### TASK BRIEF
Each line of the records containing "block" is to be copied out and returned.

### EXERCISE MATERIALS
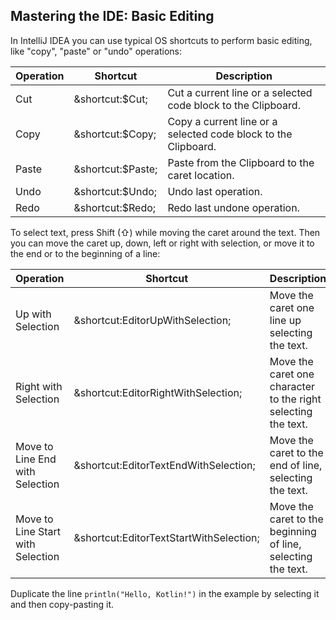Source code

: ## Mastering the IDE: Basic Editing

In IntelliJ IDEA you can use typical OS shortcuts to perform basic editing,
like "copy", "paste" or "undo" operations:

| Operation | Shortcut                                        | Description                                                   |
|-----------|-------------------------------------------------|---------------------------------------------------------------|
| Cut	    | <span class="shortcut">&shortcut:$Cut;</span>   | Cut a current line or a selected code block to the Clipboard. |
| Copy	    | <span class="shortcut">&shortcut:$Copy;</span>  | Copy a current line or a selected code block to the Clipboard.|
| Paste	    | <span class="shortcut">&shortcut:$Paste;</span> | Paste from the Clipboard to the caret location.               |
| Undo	    | <span class="shortcut">&shortcut:$Undo;</span>  | Undo last operation.                                          |
| Redo	    | <span class="shortcut">&shortcut:$Redo;</span>  | Redo last undone operation.                                   |

To select text, press Shift (⇧) while moving the caret around the text. 
Then you can move the caret up, down, left or right with selection, or move it to the end or
to the beginning of a line:

| Operation                         | Shortcut                                                              | Description                                                   |
|-----------------------------------|-----------------------------------------------------------------------|---------------------------------------------------------------|
| Up with Selection                 | <span class="shortcut">&shortcut:EditorUpWithSelection;</span>        | Move the caret one line up selecting the text.                |
| Right with Selection              | <span class="shortcut">&shortcut:EditorRightWithSelection;</span>     | Move the caret one character to the right selecting the text. |
| Move to Line End with Selection   | <span class="shortcut">&shortcut:EditorTextEndWithSelection;</span>   | Move the caret to the end of line, selecting the text.        |
| Move to Line Start with Selection | <span class="shortcut">&shortcut:EditorTextStartWithSelection;</span> | Move the caret to the beginning of line, selecting the text.  |

Duplicate the line `println("Hello, Kotlin!")` in the example by selecting it 
and then copy-pasting it.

### EXERCISE OUTPUT
| Cut	    | <span class="shortcut">&shortcut:$Cut;</span>   | Cut a current line or a selected code block to the Clipboard. |
| Copy	    | <span class="shortcut">&shortcut:$Copy;</span>  | Copy a current line or a selected code block to the Clipboard.|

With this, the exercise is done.